Le flou continue à planer sur les circonstances exactes de la disparition du Général Delphin Kahimbi, ex-chef des renseignements militaires. Ce dernier a été retrouvé mort à son domicile de Kinshasa, le 28 février 2020.

Plus d’un an après son décès, la justice est sur la voie d’élucider les contours du meurtre de l’ancien chef des renseignements militaires.

Après la première audience tenue le 3 mai 2021, la deuxième comparution a eu lieu le 20 mai 2021 au tribunal de grande instance Kinshasa/Gombe.

Au total, six prévenus civils ont été appelé à comparaître. Les principales accusées sont l’épouse du Général et sa mère, poursuivies pour meurtre avec préméditation.

D’après le rapport de l’autopsie, le Général Kahimbi serait mort par « pendaison ». Cette version des faits avait été avancée par son épouse citée par le Général Jean-claude Yav et sa femme. Mais après, Brenda Okale [la femme du Général Kahimbi], a tout nié, assurant n’avoir jamais tenu ces propos.

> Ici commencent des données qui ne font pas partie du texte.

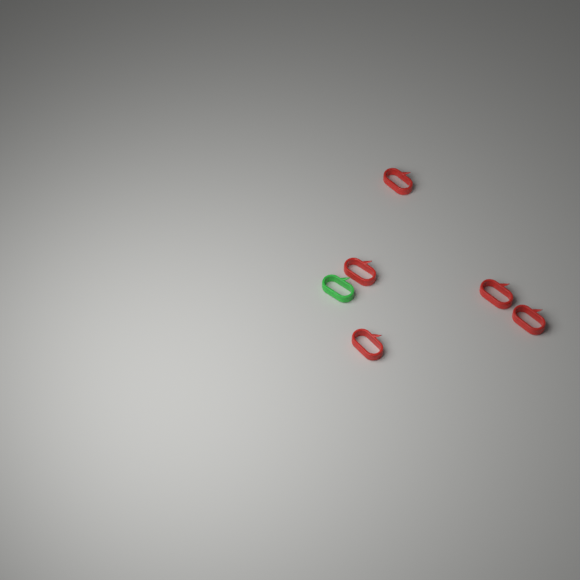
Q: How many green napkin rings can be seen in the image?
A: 1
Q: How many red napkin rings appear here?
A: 5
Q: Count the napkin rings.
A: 6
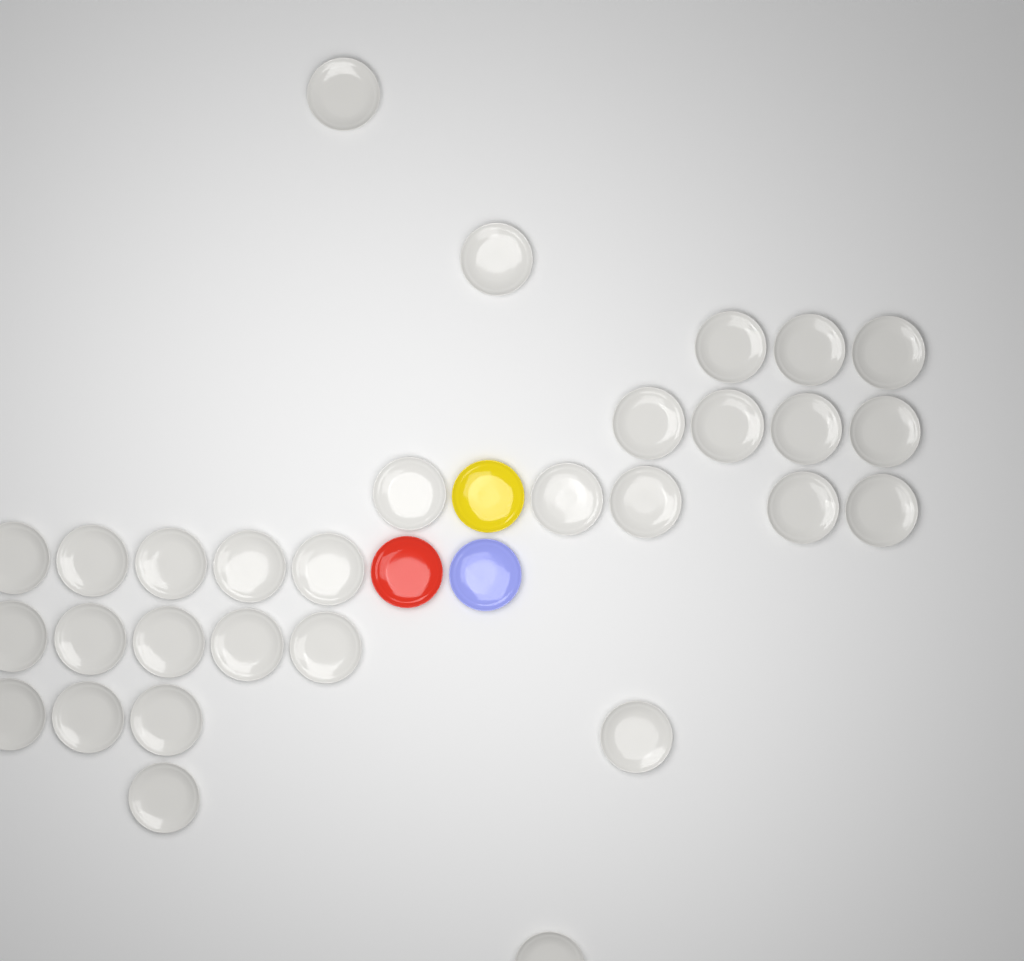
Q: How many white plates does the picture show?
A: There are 30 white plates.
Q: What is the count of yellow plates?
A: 1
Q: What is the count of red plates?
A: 1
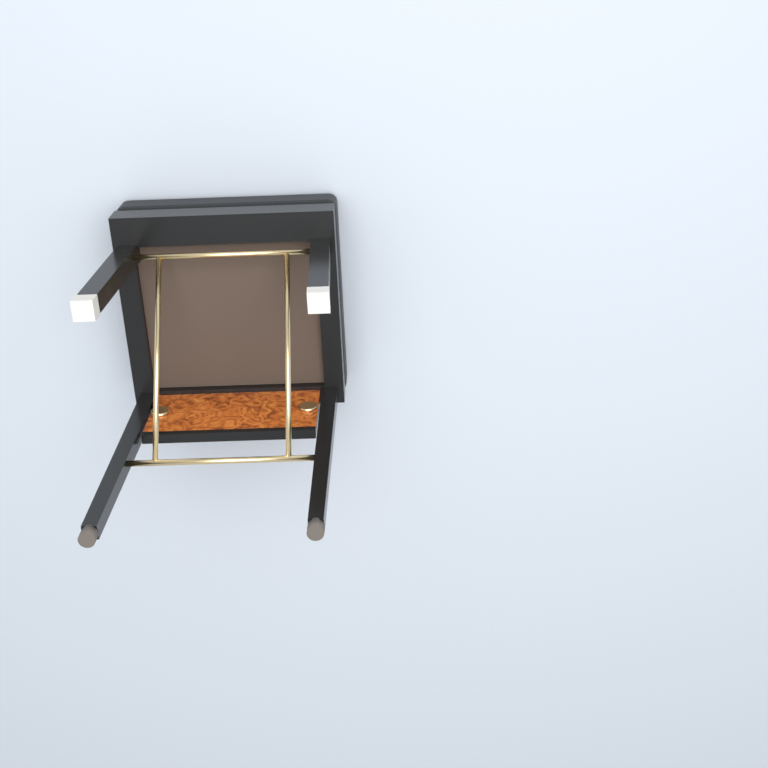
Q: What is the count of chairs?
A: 1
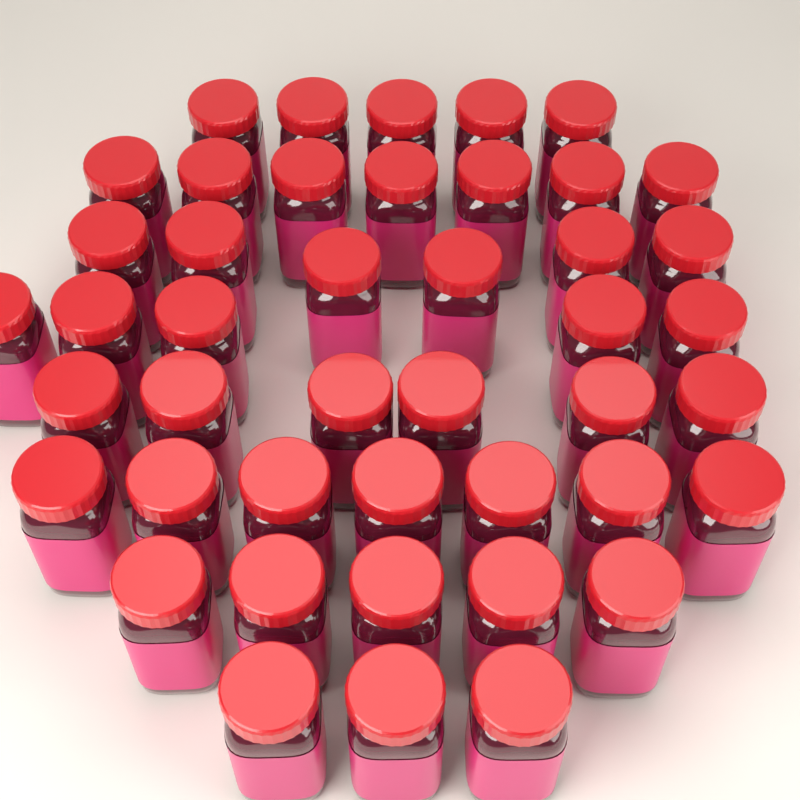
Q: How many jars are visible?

Pour sa part, Serge Mashukano, le Chauffeur de l’ex Chef des renseignements militaires, a déclaré dans sa déposition qu’il n’existait aucune trace de stangulation sur le corps du Général Kahimbi lors de son acheminement à l’hôpital. Il a de ce fait écarté l’opinion de mort par « pendaison ».

Après le défilement des différents prévenus et renseignants à l’audience publique du 20 mai 2021, le tribunal s’est déclaré suffisamment éclairé. La prochaine audience a été fixée au 27 mai pour les plaidoiries avant le prononcé du jugement.